Data:
····················

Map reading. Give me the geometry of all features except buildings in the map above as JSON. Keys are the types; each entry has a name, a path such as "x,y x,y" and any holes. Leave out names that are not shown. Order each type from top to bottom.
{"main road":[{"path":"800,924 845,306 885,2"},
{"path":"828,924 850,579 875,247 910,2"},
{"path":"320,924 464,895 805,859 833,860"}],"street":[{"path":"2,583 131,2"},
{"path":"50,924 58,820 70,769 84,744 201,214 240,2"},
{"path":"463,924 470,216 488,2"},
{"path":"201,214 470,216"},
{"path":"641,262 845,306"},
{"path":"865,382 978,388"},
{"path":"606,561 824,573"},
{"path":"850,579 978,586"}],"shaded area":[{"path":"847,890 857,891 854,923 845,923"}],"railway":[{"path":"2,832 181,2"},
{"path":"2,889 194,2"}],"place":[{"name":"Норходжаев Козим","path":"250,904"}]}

····················

Exercise brief:
Return the material above in full, exactly as it appears.

Solution for this exercise:
Map reading. Give me the geometry of all features except buildings in the map above as JSON. Keys are the types; each entry has a name, a path such as "x,y x,y" and any holes. Leave out names that are not shown. Order each type from top to bottom.
{"main road":[{"path":"800,924 845,306 885,2"},
{"path":"828,924 850,579 875,247 910,2"},
{"path":"320,924 464,895 805,859 833,860"}],"street":[{"path":"2,583 131,2"},
{"path":"50,924 58,820 70,769 84,744 201,214 240,2"},
{"path":"463,924 470,216 488,2"},
{"path":"201,214 470,216"},
{"path":"641,262 845,306"},
{"path":"865,382 978,388"},
{"path":"606,561 824,573"},
{"path":"850,579 978,586"}],"shaded area":[{"path":"847,890 857,891 854,923 845,923"}],"railway":[{"path":"2,832 181,2"},
{"path":"2,889 194,2"}],"place":[{"name":"Норходжаев Козим","path":"250,904"}]}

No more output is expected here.